Man darf noch selber denken
Die Spielwelt soll laut den Entwicklern nur etwa ein Viertel kleiner sein als die von Skyrim. Trotz der Größe gibt es immer was zu tun. Überall in Enderal finden sich Bücher und auskunftsfreudige NPCs, die zu alles und jedem etwas zu erzählen haben und der Welt auf diese Weise Leben einhauchen.

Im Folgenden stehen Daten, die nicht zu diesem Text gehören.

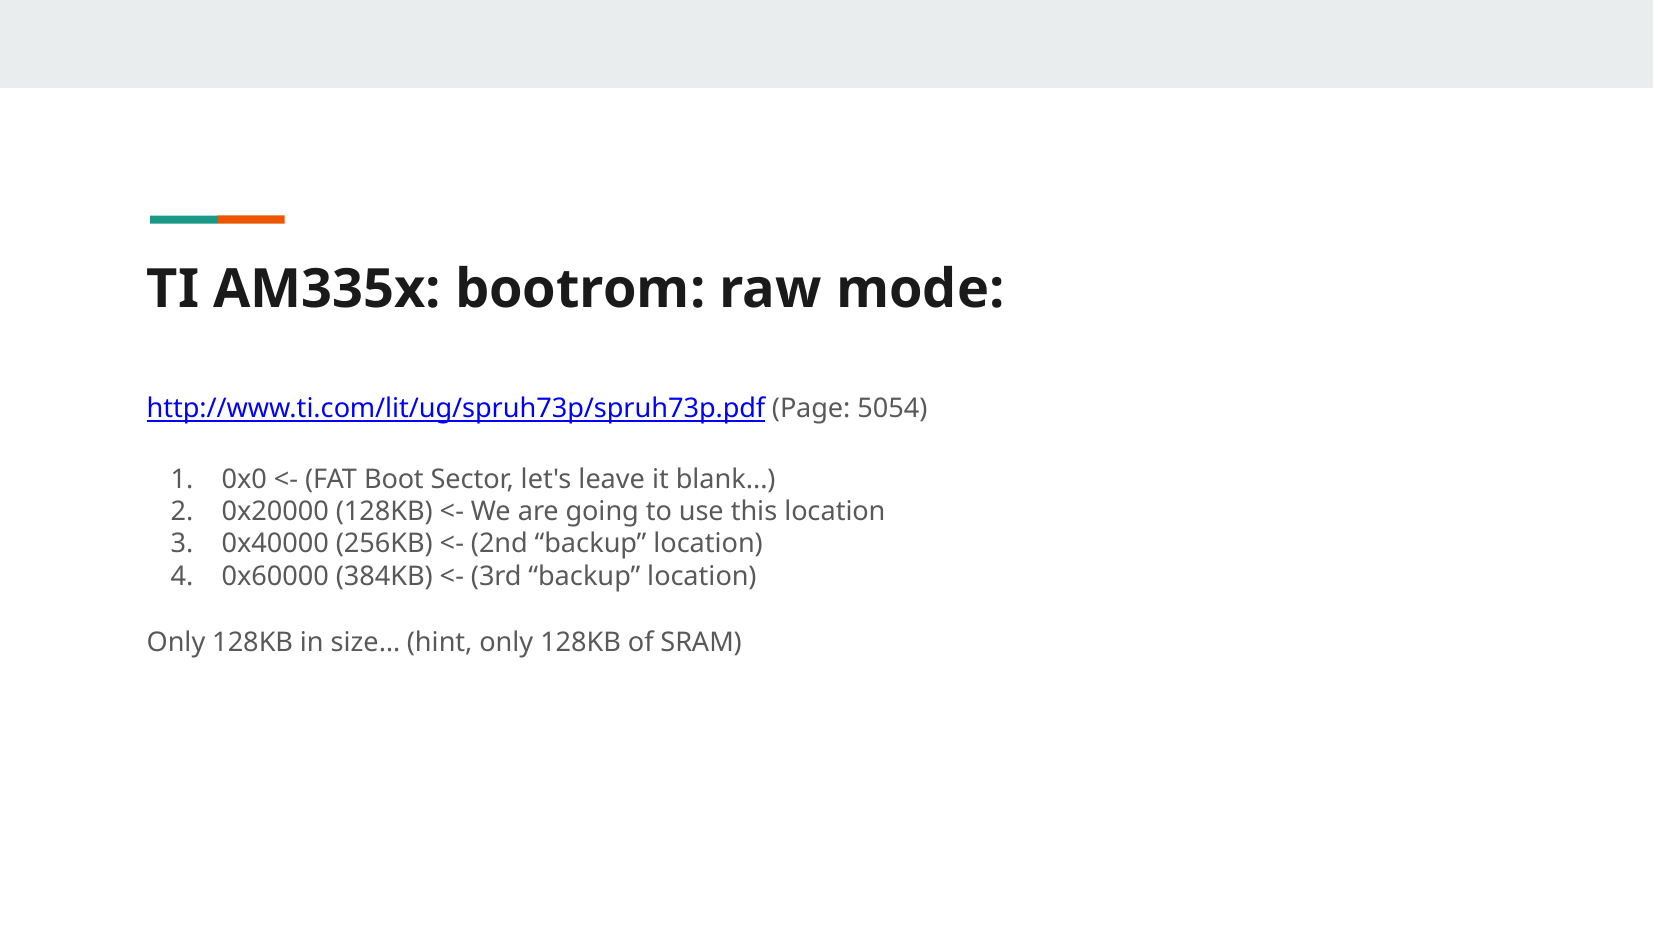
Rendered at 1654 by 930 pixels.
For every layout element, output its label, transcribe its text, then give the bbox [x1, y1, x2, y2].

text_box http://www.ti.com/lit/ug/spruh73p/spruh73p.pdf (Page: 5054) 0x0 <- (FAT Boot Sector, let's leave it blank...) 0x20000 (128KB) <- We are going to use this location 0x40000 (256KB) <- (2nd “backup” location) 0x60000 (384KB) <- (3rd “backup” location) Only 128KB in size… (hint, only 128KB of SRAM) [131, 375, 1522, 785]
text_box TI AM335x: bootrom: raw mode: [131, 238, 1522, 336]
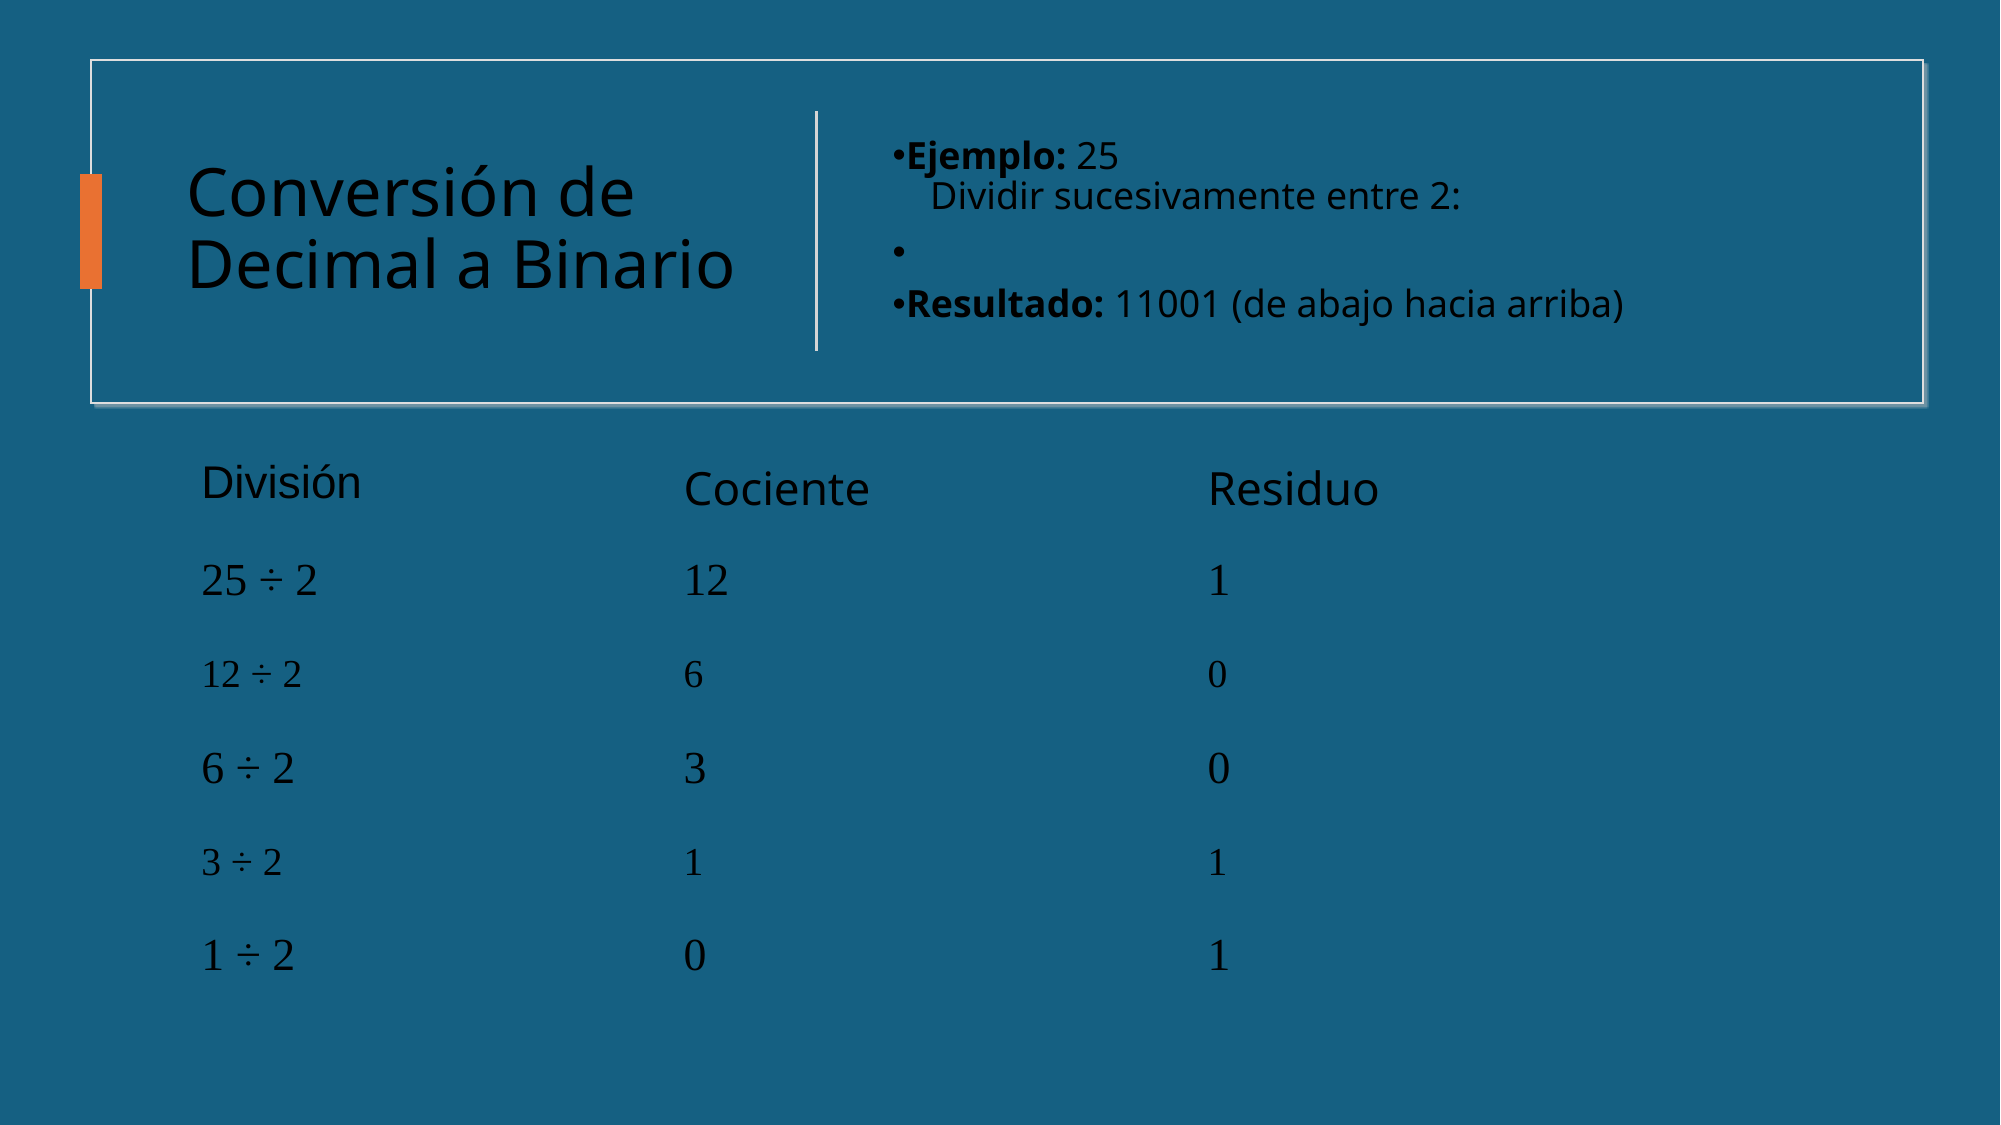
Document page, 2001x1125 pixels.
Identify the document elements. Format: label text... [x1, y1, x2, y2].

table_header Cociente [684, 457, 1208, 554]
table_cell 0 [1208, 652, 1697, 742]
table_cell 6 ÷ 2 [201, 742, 684, 840]
table_cell 1 [1208, 930, 1697, 1028]
table_cell 12 [684, 554, 1208, 652]
table_cell [1697, 554, 1868, 652]
table_cell 25 ÷ 2 [201, 554, 684, 652]
table_cell 1 ÷ 2 [201, 930, 684, 1028]
table_cell [1697, 742, 1868, 840]
table_header División [201, 457, 684, 554]
text_box Ejemplo: 25 Dividir sucesivamente entre 2: Resultado: 11001 (de abajo hacia arriba) [877, 96, 1863, 367]
table_cell 1 [1208, 840, 1697, 930]
table_cell 0 [684, 930, 1208, 1028]
table_cell 0 [1208, 742, 1697, 840]
table_cell 3 [684, 742, 1208, 840]
table_cell 1 [1208, 554, 1697, 652]
title Conversión de Decimal a Binario [171, 96, 756, 367]
table_cell [1697, 930, 1868, 1028]
table_cell [1697, 652, 1868, 742]
table_cell 3 ÷ 2 [201, 840, 684, 930]
text_box [0, 0, 2000, 1125]
table_cell 6 [684, 652, 1208, 742]
table_cell 1 [684, 840, 1208, 930]
table_cell [1697, 840, 1868, 930]
table_cell 12 ÷ 2 [201, 652, 684, 742]
table_header Residuo [1208, 457, 1697, 554]
table_header [1697, 457, 1868, 554]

Das Missions-Design reißt zwar keine Bäume aus, findet aber immer einen Dreh, der Abwechslung in das Rollenspiel-Einerlei bringt. Da stehen zum Beispiel zwei Brüder weniger Meter auseinander, die nicht mehr miteinander reden wollen, sodass wir so lange »Du kannst ihm sagen, dass…«-Botschaften hin und her tragen, bis sich die beiden gegenseitig die Rübe einschlagen.

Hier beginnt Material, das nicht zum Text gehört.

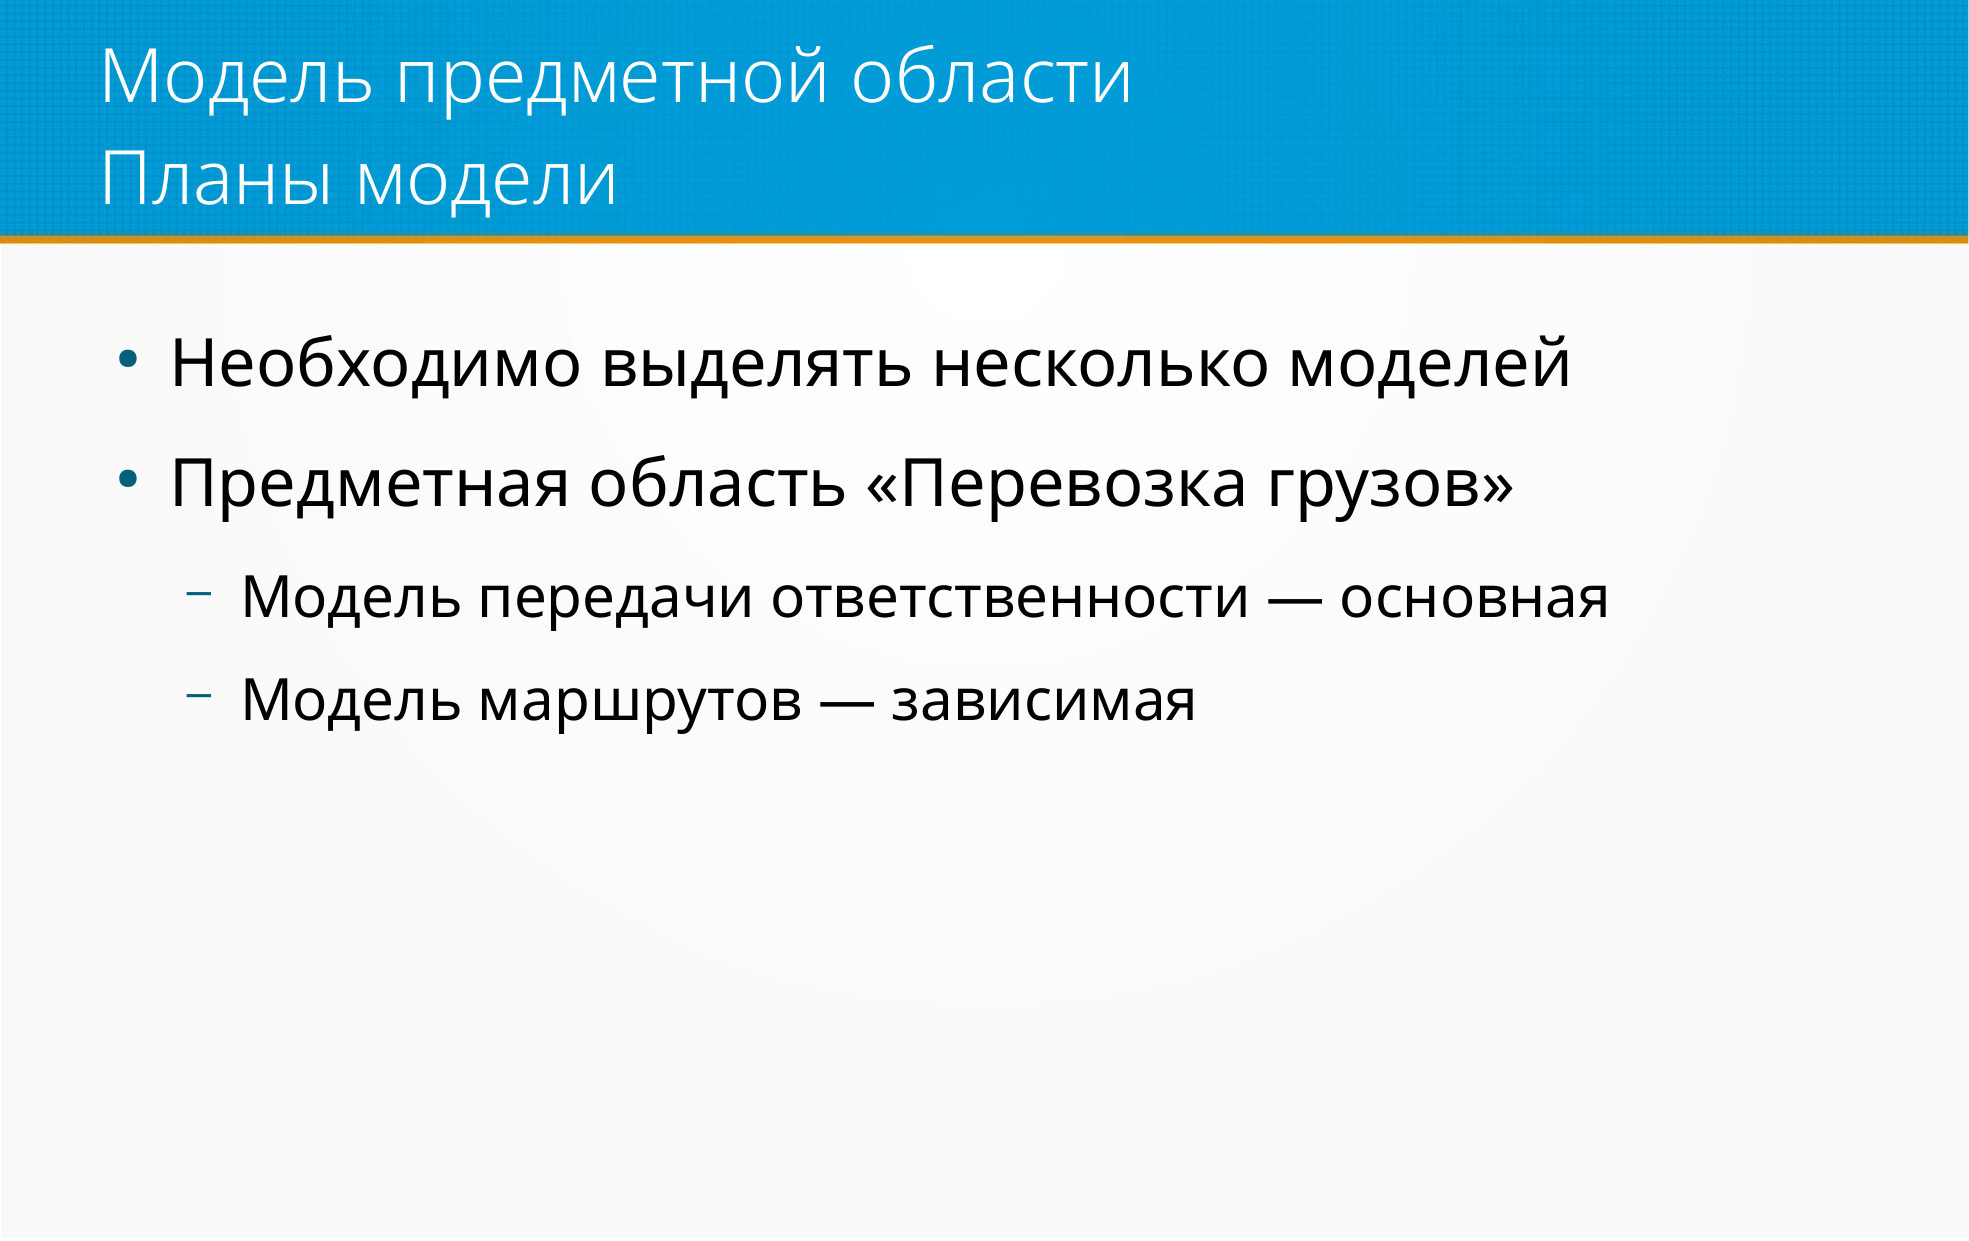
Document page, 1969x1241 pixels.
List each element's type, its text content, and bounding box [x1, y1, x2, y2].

title Модель предметной области Планы модели [98, 19, 1870, 227]
picture [0, 233, 1969, 1241]
list Необходимо выделять несколько моделей Предметная область «Перевозка грузов» Модель передачи ответственности — основная Модель маршрутов — зависимая [98, 315, 1969, 1241]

Einige der immer wiederkehrenden NPCs haben gar ganze Queststränge, in denen wir nichts Anderes tun, als uns zu unterhalten. Im Vergleich zu einem Witcher 3 fehlen zwar außergewöhnliche Questmechaniken, dafür tischt uns Enderal nie reine Lückenfüller auf. Wir laufen also nicht von einem Monsternest zum nächsten und schmeißen schnell eine Bombe rein. Bei Enderal gleicht dagegen keine Aufgabe komplett der anderen.

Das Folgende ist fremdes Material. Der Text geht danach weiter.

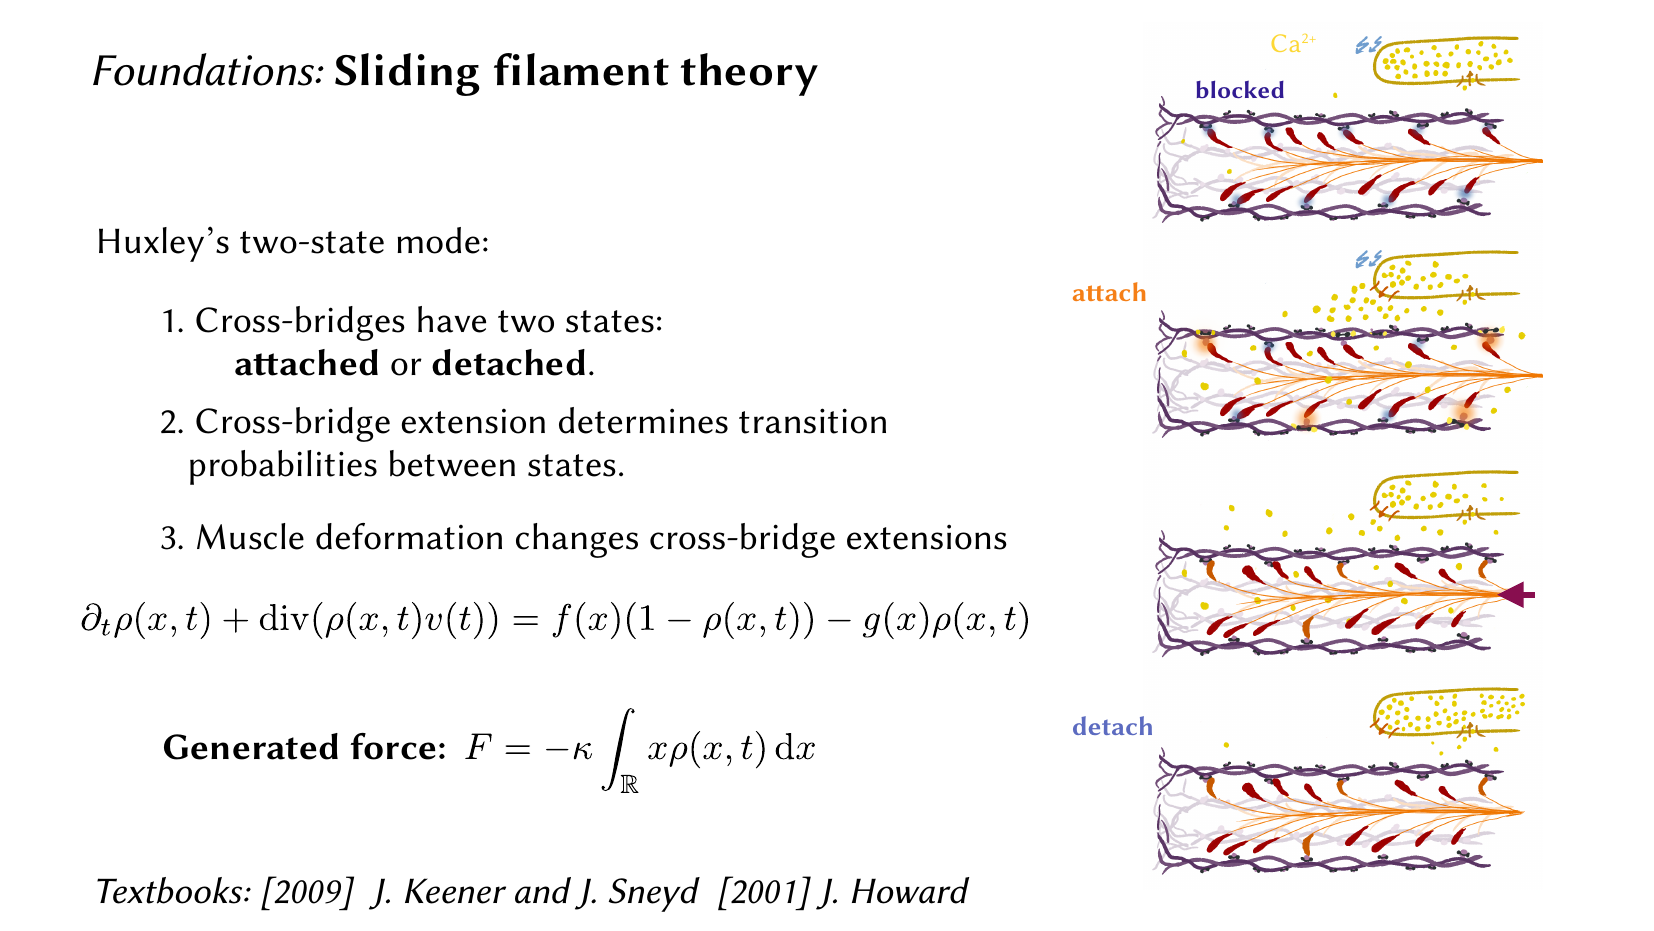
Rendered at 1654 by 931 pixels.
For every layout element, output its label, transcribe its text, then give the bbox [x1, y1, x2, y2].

In der Hauptstory kämpfen wir uns durch Dungeons, schleichen durch das Haus eines Kaufmannes, müssen Gegnerwellen aufhalten oder öffnen Geheimgänge, indem wir Umgebungsrätsel lösen. Hin und wieder fordert Enderal nämlich unsere Gehirnwindungen; ganz nach dem Motto: Man darf noch selber denken.
Die Kombo macht uns stark
Während wir durch das Missionsdesign ungewöhnlich viele Aufgaben ohne Waffengewalt lösen, bleiben die Kämpfe dennoch ein Hauptbestandteil des Spiels. Sie laufen im Grunde genauso ab wie in Skyrim, worüber sich nicht unbedingt jeder freuen wird. Denn dieses Kampfsystem hat einige Mängel; ganz besonders im Nahkampf, der oft in blindes Herumgeklicke ausartet. Enderal erbt hier unfreiwillig Schwächen von Skyrim, sodass man die Dynamik eines Witcher 3 vergeblich sucht.
So sehr uns Enderal in den Kämpfen an Skyrim erinnert, hat das Mammutprojekt bei der Charakterentwicklung dennoch einen eigenen Spin entwickelt. 22 komplett neu gescriptete und animierte Fähigkeiten ersetzen die alten Machtschreie aus Skyrim und bieten Spielraum für mächtige Kombos. Investieren wir beispielsweise in die Talentbäume (davon gibt es neun) des Vagabunds mit dem des Gauners, können wir Gegnern mit einer Reihe von Fähigkeiten ordentlich einheizen.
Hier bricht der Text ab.